そもそものファミリーマートの1日の店舗当たりの売上は、60万円を超えるセブンイレブンに対して50万円台ということですから、伊藤忠の子会社になったにも関わらずこの辺の差が縮まらず、伊藤忠の経営能力に対しても疑問が広がっているのではないかと考えられます。
直近、利益が上がっている部分はありますが、これはリストラによるものです。
サークルKサンクスを統合してコストを削ってきたことによって、利益を出すことになったわけです。
しかしこうやって社員に嫌われるような経営をしていたのでは、いつまでも続きませんし、そもそも店舗数も統合によって1万9,000店ぐらいあったのが6,500店というところまで減少してきています。
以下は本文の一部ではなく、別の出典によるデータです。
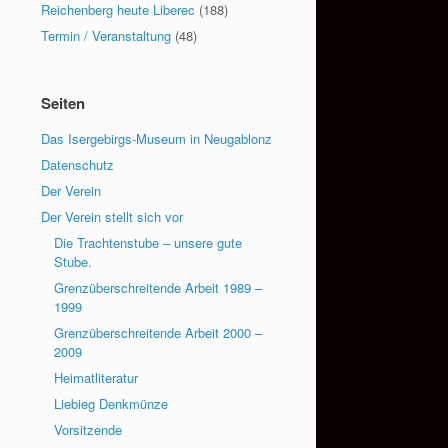
Reichenberg heute Liberec
(188)
Termin / Veranstaltung
(48)
Seiten
Das Isergebirgs-Museum in Neugablonz
Datenschutz
Der Verein
Der Verein stellt sich vor
Die Trachtenstube – unsere gute
Stube.
Grenzüberschreitende Arbeit 1989 –
1999
Grenzüberschreitende Arbeit 2000 –
2009
Heimatliteratur
Liebieg Denkmünze
Vorsitzende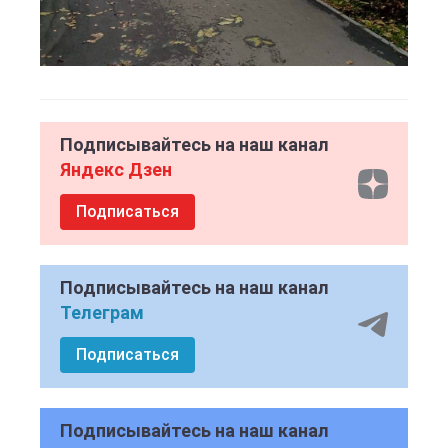
Подписывайтесь на наш канал
Яндекс Дзен
Подписаться
Подписывайтесь на наш канал
Телеграм
Подписаться
Подписывайтесь на наш канал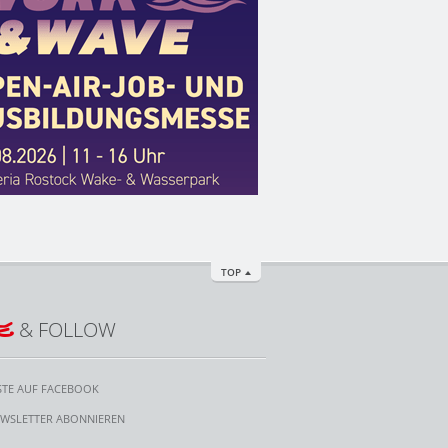
TOP
E
& FOLLOW
STE AUF FACEBOOK
WSLETTER ABONNIEREN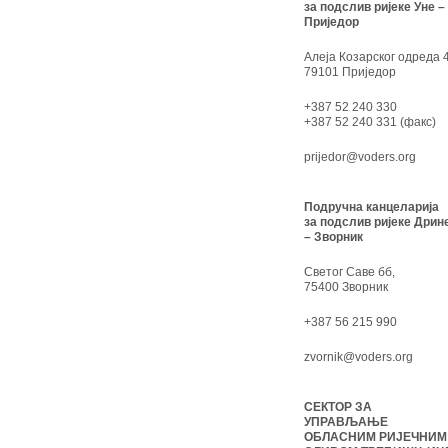
за подслив ријеке Уне –
Приједор
Алеја Козарског одреда 4
79101 Приједор
+387 52 240 330
+387 52 240 331 (факс)
prijedor@voders.org
Подручна канцеларија
за подслив ријеке Дрин
– Зворник
Светог Саве бб,
75400 Зворник
+387 56 215 990
zvornik@voders.org
СЕКТОР ЗА
УПРАВЉАЊЕ
ОБЛАСНИМ РИЈЕЧНИМ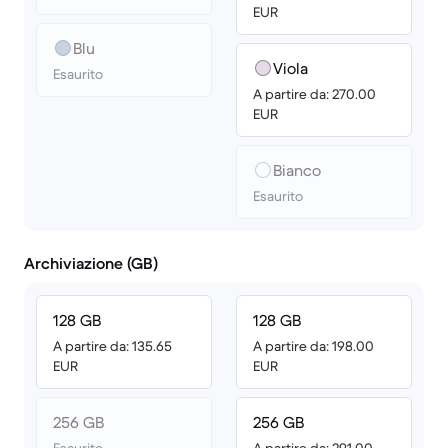
EUR
Blu
Viola
Esaurito
A partire da: 270.00
EUR
Bianco
Esaurito
Archiviazione (GB)
128 GB
128 GB
A partire da: 135.65
A partire da: 198.00
EUR
EUR
256 GB
256 GB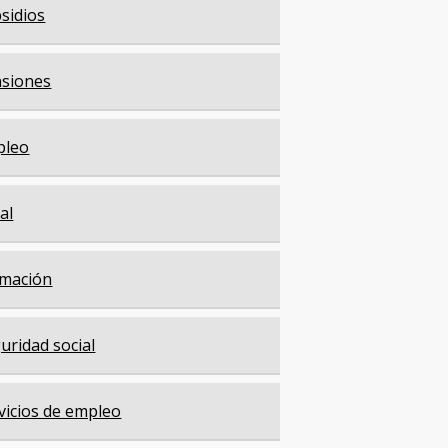
sidios
siones
pleo
cal
mación
uridad social
vicios de empleo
先ほど示した店舗数の減少というのも、実はファミリーマートがサークルKサンクスと統廃合して、多すぎる店舗を減らしたことが主因なのではないかと想像できます。
そもそもコンビニの経営というのは外部環境によって、かなり苦しい環境にもなりつつあります。
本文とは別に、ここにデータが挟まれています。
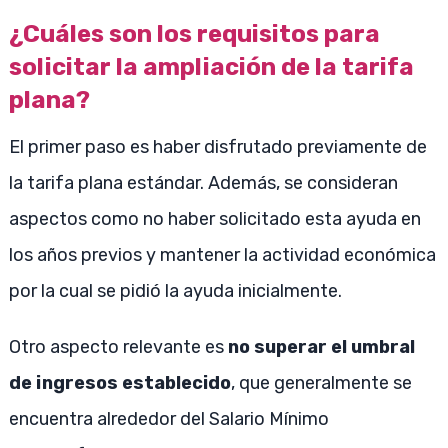
¿Cuáles son los requisitos para
solicitar la ampliación de la tarifa
plana?
El primer paso es haber disfrutado previamente de
la tarifa plana estándar. Además, se consideran
aspectos como no haber solicitado esta ayuda en
los años previos y mantener la actividad económica
por la cual se pidió la ayuda inicialmente.
Otro aspecto relevante es
no superar el umbral
de ingresos establecido
, que generalmente se
encuentra alrededor del Salario Mínimo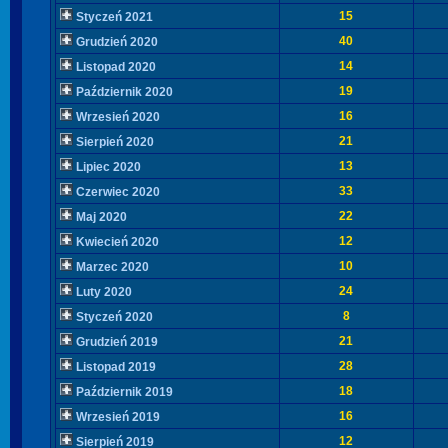
15
Styczeń 2021
40
Grudzień 2020
14
Listopad 2020
19
Październik 2020
16
Wrzesień 2020
21
Sierpień 2020
13
Lipiec 2020
33
Czerwiec 2020
22
Maj 2020
12
Kwiecień 2020
10
Marzec 2020
24
Luty 2020
8
Styczeń 2020
21
Grudzień 2019
28
Listopad 2019
18
Październik 2019
16
Wrzesień 2019
12
Sierpień 2019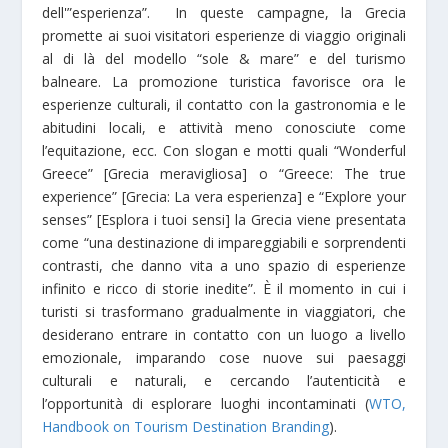
dell'”esperienza”. In queste campagne, la Grecia
promette ai suoi visitatori esperienze di viaggio originali
al di là del modello “sole & mare” e del turismo
balneare. La promozione turistica favorisce ora le
esperienze culturali, il contatto con la gastronomia e le
abitudini locali, e attività meno conosciute come
l’equitazione, ecc. Con slogan e motti quali “Wonderful
Greece” [Grecia meravigliosa] o “Greece: The true
experience” [Grecia: La vera esperienza] e “Explore your
senses” [Esplora i tuoi sensi] la Grecia viene presentata
come “una destinazione di impareggiabili e sorprendenti
contrasti, che danno vita a uno spazio di esperienze
infinito e ricco di storie inedite”. È il momento in cui i
turisti si trasformano gradualmente in viaggiatori, che
desiderano entrare in contatto con un luogo a livello
emozionale, imparando cose nuove sui paesaggi
culturali e naturali, e cercando l’autenticità e
l’opportunità di esplorare luoghi incontaminati (
WTO,
Handbook on Tourism Destination Branding
).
店舗を減らさないといけない中で、今後増益を臨むのは難しいと思います。
また体勢を維持しようと思ったら、問題になっているフランチャイズのオーナーに対する支援をもっと増やさなければなりません。それは本部のコストの増加にもなり得ます。
この辺の能力があるかどうかが今後の伊藤忠ないし、ファミリーマートの命運を握ると言っても過言ではありません。
次の狙いはドン・キホーテか
伊藤忠の利益を考えると今後このような動きが出るのではないかというものがあります。
実は最近ファミリーマートは、ドン・キホーテと非常に仲良くやっていました。
ユニーをファミリーマートが買収してきた結果、サークルKサンクスのコンビニ部門だけが欲しいということで、スーパー部分はドン・キホーテに売りました。
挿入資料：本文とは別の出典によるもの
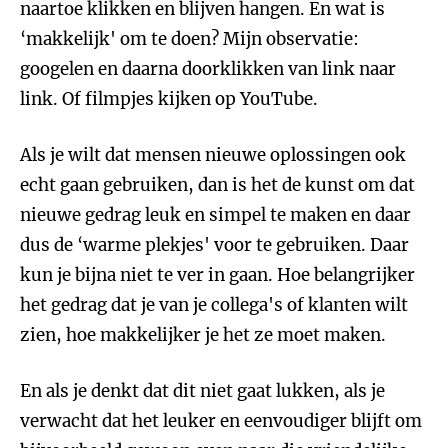
naartoe klikken en blijven hangen. En wat is
‘makkelijk' om te doen? Mijn observatie:
googelen en daarna doorklikken van link naar
link. Of filmpjes kijken op YouTube.
Als je wilt dat mensen nieuwe oplossingen ook
echt gaan gebruiken, dan is het de kunst om dat
nieuwe gedrag leuk en simpel te maken en daar
dus de ‘warme plekjes' voor te gebruiken. Daar
kun je bijna niet te ver in gaan. Hoe belangrijker
het gedrag dat je van je collega's of klanten wilt
zien, hoe makkelijker je het ze moet maken.
En als je denkt dat dit niet gaat lukken, als je
verwacht dat het leuker en eenvoudiger blijft om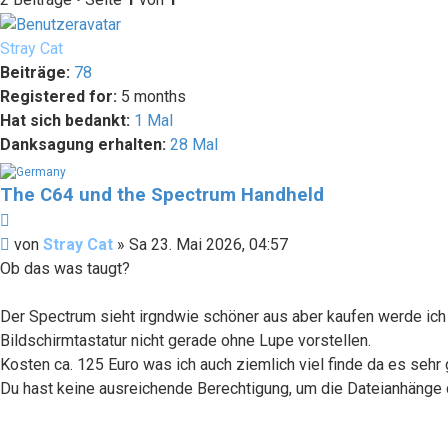
Stray Cat
Beiträge:
78
Registered for:
5 months
Hat sich bedankt:
1 Mal
Danksagung erhalten:
28 Mal
The C64 und the Spectrum Handheld
Zitieren
Beitrag
von
Stray Cat
»
Sa 23. Mai 2026, 04:57
Ob das was taugt?
Der Spectrum sieht irgndwie schöner aus aber kaufen werde ich 
Bildschirmtastatur nicht gerade ohne Lupe vorstellen.
Kosten ca. 125 Euro was ich auch ziemlich viel finde da es seh
Du hast keine ausreichende Berechtigung, um die Dateianhänge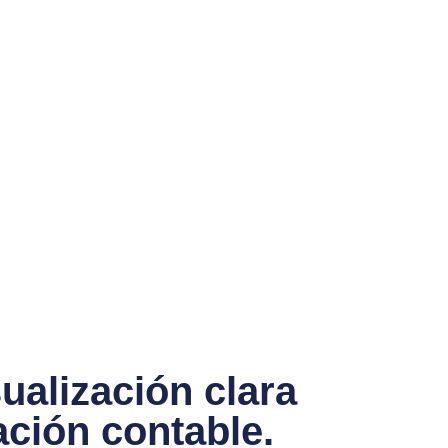
sualización clara
ación contable.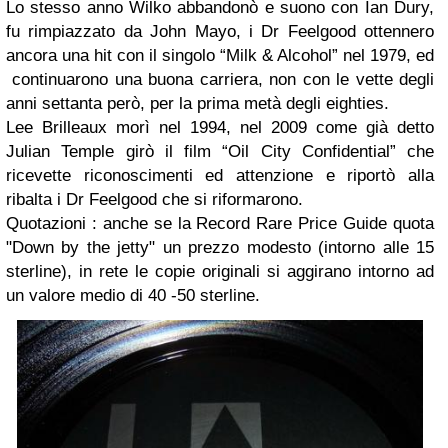
Lo stesso anno Wilko abbandonò e suono con Ian Dury,
fu rimpiazzato da John Mayo, i Dr Feelgood ottennero
ancora una hit con il singolo “Milk & Alcohol” nel 1979, ed
continuarono una buona carriera, non con le vette degli
anni settanta però, per la prima metà degli eighties.
Lee Brilleaux morì nel 1994, nel 2009 come già detto
Julian Temple girò il film “Oil City Confidential” che
ricevette riconoscimenti ed attenzione e riportò alla
ribalta i Dr Feelgood che si riformarono.
Quotazioni : anche se la Record Rare Price Guide quota
"Down by the jetty" un prezzo modesto (intorno alle 15
sterline), in rete le copie originali si aggirano intorno ad
un valore medio di 40 -50 sterline.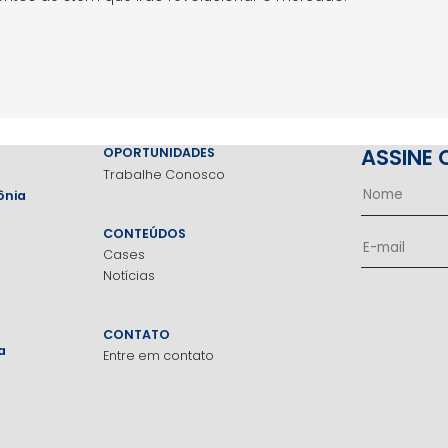
ASSINE 
OPORTUNIDADES
Trabalhe Conosco
ônia
CONTEÚDOS
Cases
Notícias
CONTATO
a
Entre em contato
一旦は協力関係が終わったかに見えましたが、最近気になる動きとしてファミリーマートがドン・キホーテの株式をどんどん買っているのです。
2019年8月に5%を超えて、その後どんどん買い増していきました。
直近では9.7%となんと10%近い株式を保有するということになっています。
伊藤忠がファミリーマートの株式を100%保有していたとすると、当然その下に連なっているドン・キホーテの株式というのも連結対象、つまり利益のかさ上げ対象になってきます。
例えばファミリーマートがドン・キホーテを20%超保有するということになると、ドン・キホーテはファミリーマートの持分法適用会社、すなわち伊藤忠の持分法適用会社になります。
どういうことかというと、連結していない株式というのは配当分だけが利益に計上されますが、連結してしまえば利益は持分に対して計上されます。
先程ファミリーマートの利益の半分が伊藤忠に計上されると言いましたが、同じことがこのドン・キホーテでも起こります。
20%以上保有してしまえば、ドン・キホーテの純利益の20%は最終的に伊藤忠にカウントされることになります。
そのドン・キホーテの業績の推移ですが、非常に好調でして30期近く業績の成長を続けています。
この純利益に関しても直近で500億円近く利益を上げています。
この20%が伊藤忠に反映されることになると、伊藤忠はおよそ100億円利益をかさ上げすることができるわけです。